SOMERVILLE — The January 25 Somerville Board of Aldermen meeting — which started 25 minutes late with a flag-facing prayer in the frigid, half-carpeted Aldermanic Chambers on the second floor of City Hall — continued until the hour was so advanced that veteran Alderman Bill White began to joke about breakfast.

For three-and-a-half hours, substantive discussion focused mainly on issues of city development, its problems and promises. Forty-one orders and resolutions were approved — from affordable housing surveys to snow-clearing in Winter Hill — many without debate as the night rolled on.

National politics appeared in the form of Resolution #17776, signed onto by all aldermen at 9:53 p.m., acknowledging the board’s “support for the continuance of temporary Protected Status for Salvadorian residents.”

“The item keeps coming up, unfortunately,” Alderman and Board Vice President Matthew McLaughlin explained, alluding to President Trump’s early January termination of protections for certain El Salvadorian immigrants.

“Just wanted to express the new board’s support for the immigrant community here in Somerville,” McLaughlin said. (In 2015, there were 4,739 Salvadorian-born residents in Somerville, according to Census Bureau statistics.)

Meanwhile, the sleek-suited, verbiage-and-statistics boys from the mayor’s office presented an update about the extension of the MBTA Green Line — a project described in fluent, very professional prose as a “1,065-day contract,” with an end goal of late 2021 — and helped manage the many questions about 311 put to Goran Smiljic of the Inspectional Services Department.

311, a telephone and multi-platform system designed to help residents access City Hall about disturbances, especially construction noise and development-related snow removal, is evidently not working perfectly.

“We all hear these complaints — I mean, suggestions,” Smiljic corrected himself.

The aldermen then made suggestions for 32 minutes.

In the argot of City Hall, statements of opinion often begin with “my constituents.” The central chamber around which the aldermen are seated is “the horseshoe.” The attending audience, which fluctuated between three and 20, is “the community.”

From the right side of the horseshoe, McLaughlin, who represents Ward 1, called for discussion to protect Somerville’s interests should the city’s Amazon headquarters bid be successful. (Both Somerville and Boston are shortlisted for e-commerce behemoth Amazon’s second headquarters.)

McLaughlin — whose ward includes East Somerville and Assembly Square, possible Amazon build sites — cited lessons learned during the recent planning phase for the development of Union Square.

At Union Square, “we gave the developer everything they wanted,” McLaughlin recalled, and only when it was too late asked, “Hey, what about community benefits? How are we going to pay for all of this?”

If Amazon were to come to Somerville, McLaughlin argued, “I want to make sure that we start from the beginning and talk about what exactly are we giving and what exactly are we getting in return.” All aldermen supported this order.

With or without Amazon, “what’s going to happen in Somerville is such a fundamental change,” rookie Alderman Ben Ewen-Campen volunteered.

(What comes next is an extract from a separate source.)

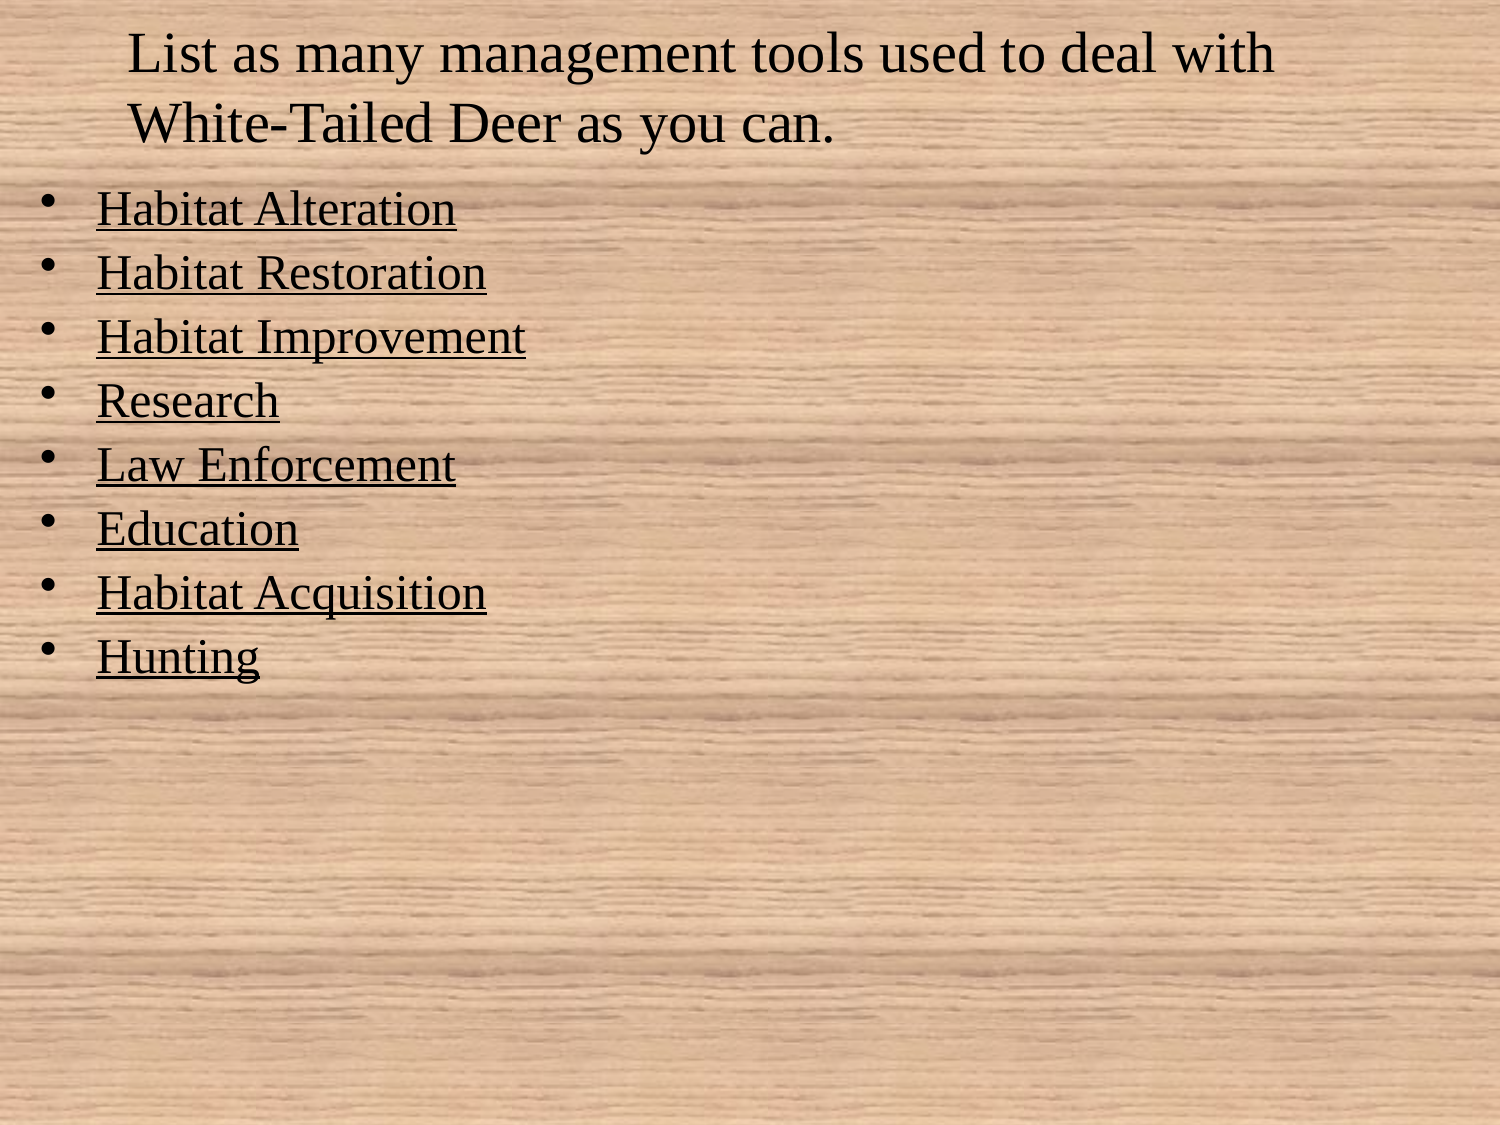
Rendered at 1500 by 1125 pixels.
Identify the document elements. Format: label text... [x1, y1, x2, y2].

list Habitat Alteration Habitat Restoration Habitat Improvement Research Law Enforcement Education Habitat Acquisition Hunting [24, 174, 1476, 1101]
title List as many management tools used to deal with White-Tailed Deer as you can. [112, 74, 1388, 163]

The aldermen facing these changes include a new cohort that has made the 2018 Board of Aldermen perhaps the youngest in Somerville history. Five members are freshmen elected in November 2017, and four of that number — Aldermen J.T. Scott, Will Mbah, Jesse Clingan, and Ewen-Campen — have no prior city government experience.

At 10 o’clock, third-term Alderman and native Somervillian Mary Jo Rossetti provided an update about the demolition and rebuilding of Somerville High School. Teardown is scheduled for June 2018, and the project continues, according to Rossetti, on budget and on time.

Change is not coming to the city without opposition, nor without nostalgia for the Somerville of old. A last, public tour of the high school is provisionally scheduled for March 24, and plans are also being considered to give interested parties a piece of the old building — perhaps a brick — after demolition.

“A lot of people in the community would like to have a brick,” Rossetti reported.